» **Set problem**
Reproduce every text line of the rows below word for word, leaving out the pictures.

» **Supplied material**
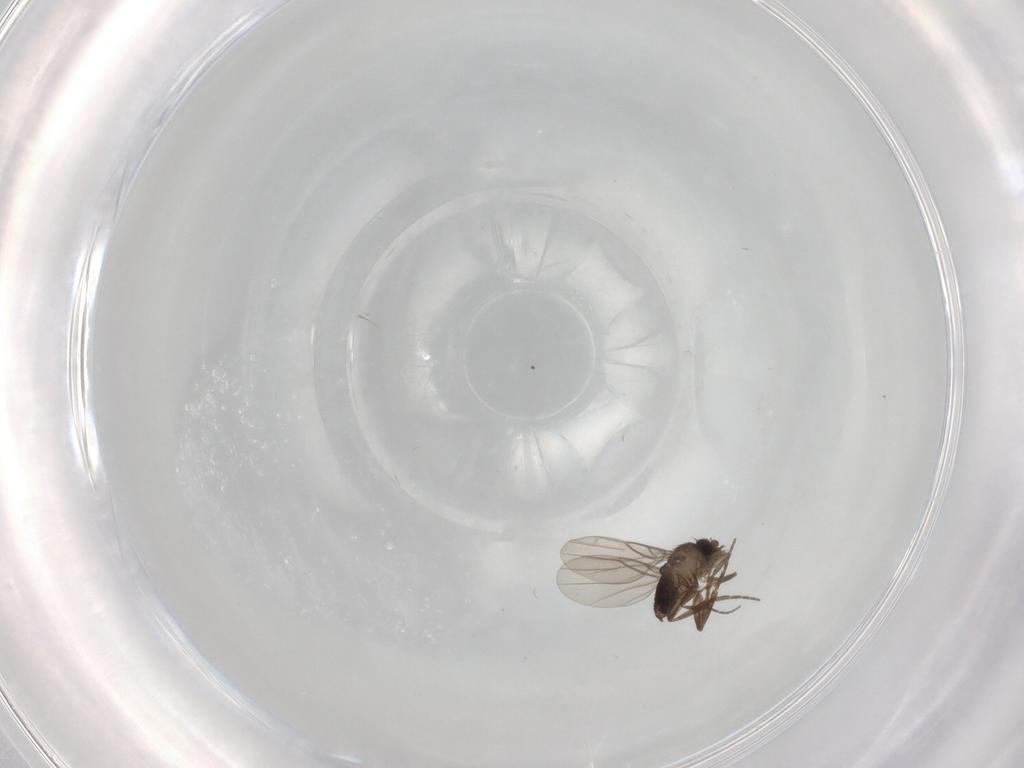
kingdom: Animalia
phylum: Arthropoda
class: Insecta
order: Diptera
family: Phoridae
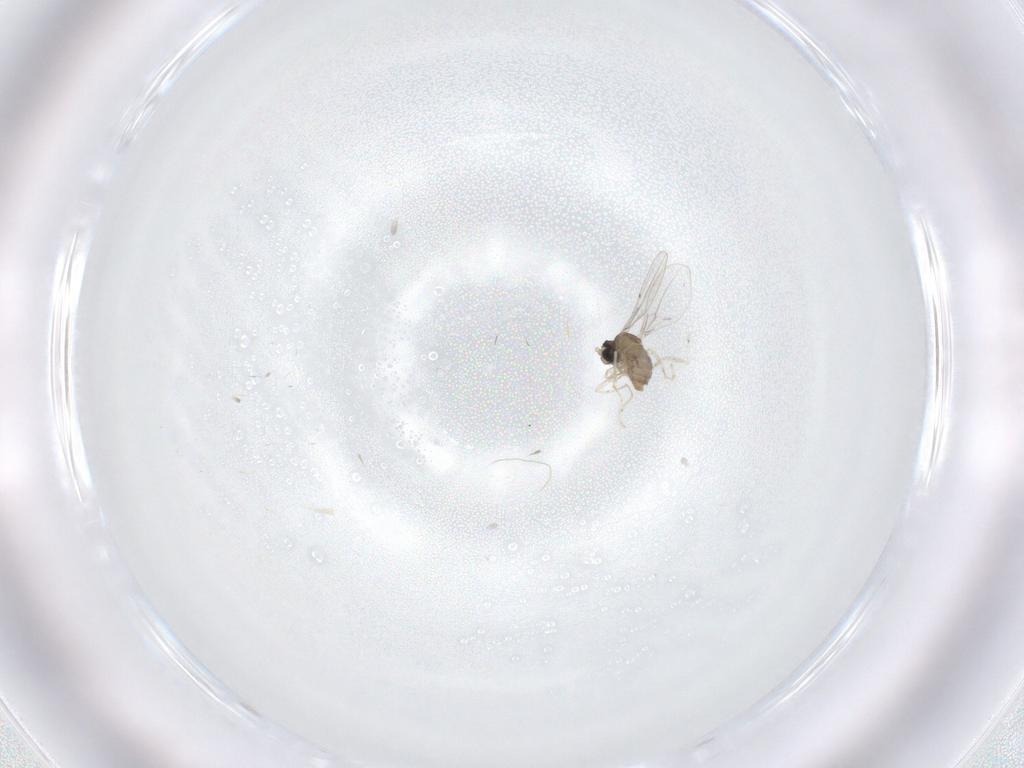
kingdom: Animalia
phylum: Arthropoda
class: Insecta
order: Diptera
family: Cecidomyiidae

» **The result**
kingdom: Animalia
phylum: Arthropoda
class: Insecta
order: Diptera
family: Phoridae
kingdom: Animalia
phylum: Arthropoda
class: Insecta
order: Diptera
family: Cecidomyiidae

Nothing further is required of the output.